Exercise requirements
1. Copy the passage of the forum discussion about lookup tables starting with "o integrity can" and going on through "programmers some credit.", keeping every word and line as it appears.
2. Repeat the extracted text of every one of the rows below without changes, leaving the pictures out of your answer.

Doesn't Peoplesoft Apps use lookups?

And SAP?

How long have they been around (yes one of them has been taken over!)? Have their been reports of 
this disaster design causing data integrity and performance issue due to a single lookup?


Followup   February 19, 2009 - 7am Central time zone:

so what? do you agree with everything they do? I don't. Do you? Are they perfect examples of precisely how to build an application?

Or are they things built by people who are coders - that don't necessarily know much about databases?

even oracle apps.


especially SAP.


and do they all, ALL, have many reported instances of data integrity issues? yes, well, yes they do.
3 stars   February 19, 2009 - 12am Central time zone
Reviewer: A reader 
o applications must do the integrity, all of them, every time, hope they do it or we'll have a 
mess. -- yes do everything in the database, can't disagree. But the "mess" risk you're describing 
is exaggerated.

o integrity can easily be compromised. And it almost surely will be (gidgets will happen - 
programmers will hack it - they always do) 

-- no it can't, follow SIMPLE rules. Give programmers some credit.

o you still have 50 things to remember, you have saved nothing (so your entire "they are more 
productive" thing is gone, we'll need another example)

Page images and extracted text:
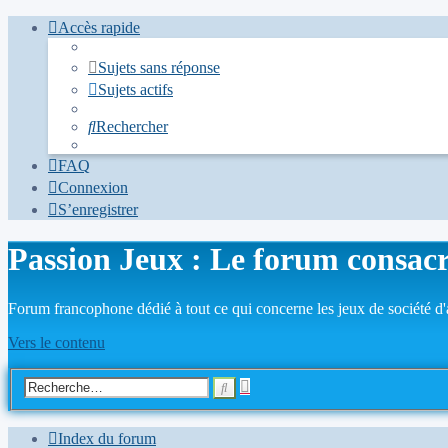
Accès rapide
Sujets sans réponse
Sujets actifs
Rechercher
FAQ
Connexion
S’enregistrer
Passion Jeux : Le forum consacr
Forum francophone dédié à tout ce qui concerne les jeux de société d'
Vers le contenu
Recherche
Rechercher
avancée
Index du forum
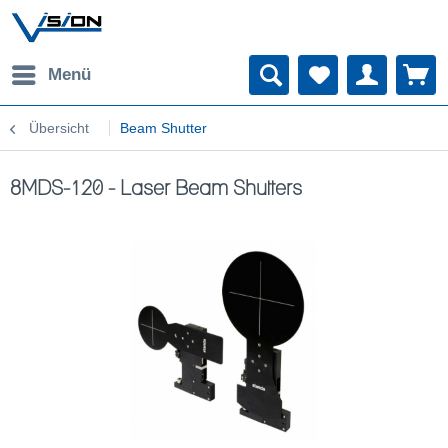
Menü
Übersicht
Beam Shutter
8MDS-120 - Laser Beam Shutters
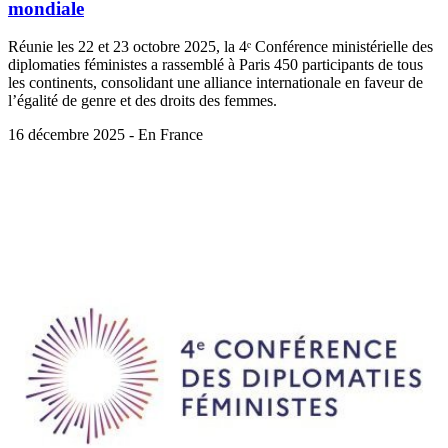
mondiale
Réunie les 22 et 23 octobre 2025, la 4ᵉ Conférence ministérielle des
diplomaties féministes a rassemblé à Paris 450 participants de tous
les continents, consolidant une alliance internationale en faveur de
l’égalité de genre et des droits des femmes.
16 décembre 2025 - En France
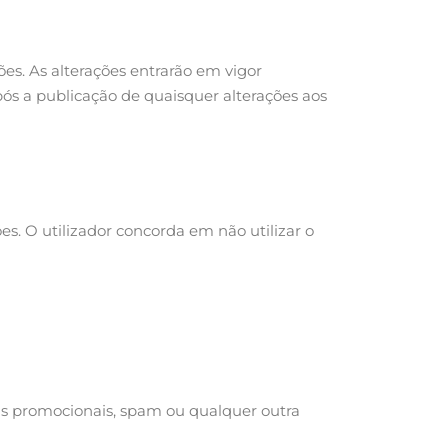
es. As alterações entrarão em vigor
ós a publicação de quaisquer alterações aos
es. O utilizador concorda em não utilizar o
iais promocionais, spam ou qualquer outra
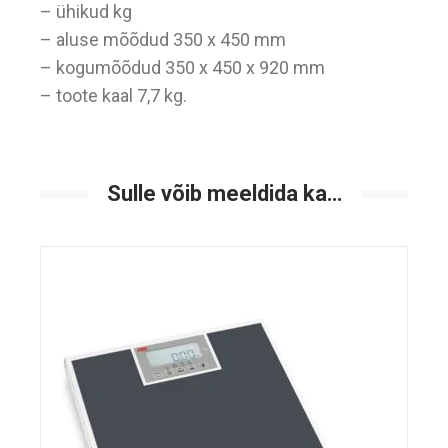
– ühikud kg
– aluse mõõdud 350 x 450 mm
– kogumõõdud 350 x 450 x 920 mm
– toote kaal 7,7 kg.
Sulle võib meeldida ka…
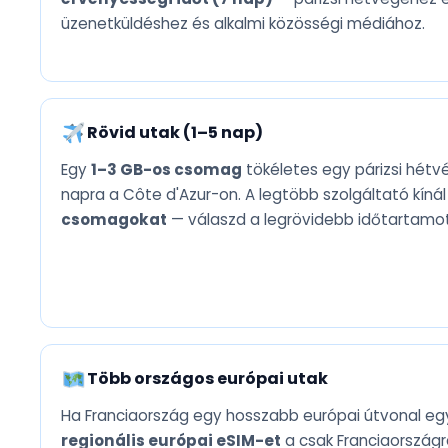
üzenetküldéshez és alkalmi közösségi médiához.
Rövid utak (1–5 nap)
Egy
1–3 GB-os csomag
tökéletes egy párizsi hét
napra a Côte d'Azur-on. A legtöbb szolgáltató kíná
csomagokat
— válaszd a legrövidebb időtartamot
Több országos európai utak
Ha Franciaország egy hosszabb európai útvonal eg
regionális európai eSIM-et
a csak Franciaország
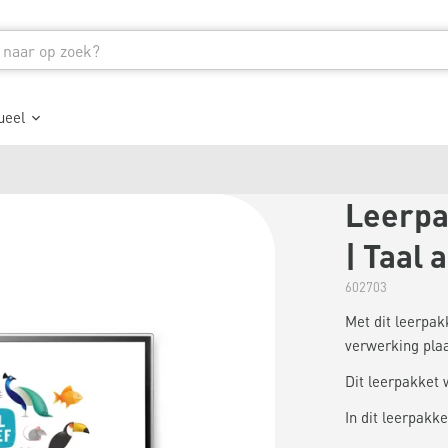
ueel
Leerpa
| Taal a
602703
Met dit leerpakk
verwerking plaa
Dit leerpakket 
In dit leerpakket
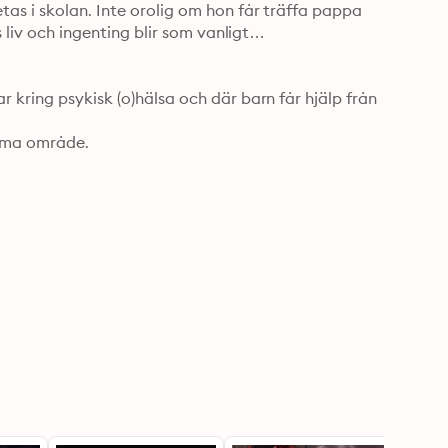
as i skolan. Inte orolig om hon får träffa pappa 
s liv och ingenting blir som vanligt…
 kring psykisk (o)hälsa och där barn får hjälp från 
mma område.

Replies
1.
o integrity can easily be compromised. And it almost surely will be (gidgets will happen - 
programmers will hack it - they always do) 

-- no it can't, follow SIMPLE rules. Give programmers some credit.

2.
Accès rapide
Sujets sans réponse
Sujets actifs
Rechercher
FAQ
Connexion
S’enregistrer
Passion Jeux : Le forum consacr
Forum francophone dédié à tout ce qui concerne les jeux de société d'
Vers le contenu
Recherche
Rechercher
avancée
Index du forum
Menü
Übersicht
Beam Shutter
8MDS-120 - Laser Beam Shutters
mondiale
Réunie les 22 et 23 octobre 2025, la 4ᵉ Conférence ministérielle des
diplomaties féministes a rassemblé à Paris 450 participants de tous
les continents, consolidant une alliance internationale en faveur de
l’égalité de genre et des droits des femmes.
16 décembre 2025 - En France
es. As alterações entrarão em vigor
ós a publicação de quaisquer alterações aos
es. O utilizador concorda em não utilizar o
iais promocionais, spam ou qualquer outra
– ühikud kg
– aluse mõõdud 350 x 450 mm
– kogumõõdud 350 x 450 x 920 mm
– toote kaal 7,7 kg.
Sulle võib meeldida ka…
üzenetküldéshez és alkalmi közösségi médiához.
Rövid utak (1–5 nap)
Egy
1–3 GB-os csomag
tökéletes egy párizsi hét
napra a Côte d'Azur-on. A legtöbb szolgáltató kíná
csomagokat
— válaszd a legrövidebb időtartamot
Több országos európai utak
Ha Franciaország egy hosszabb európai útvonal eg
regionális európai eSIM-et
a csak Franciaország
ueel
Leerpa
| Taal a
602703
Met dit leerpakk
verwerking plaa
Dit leerpakket 
In dit leerpakket
as i skolan. Inte orolig om hon får träffa pappa 
s liv och ingenting blir som vanligt…
 kring psykisk (o)hälsa och där barn får hjälp från 
mma område.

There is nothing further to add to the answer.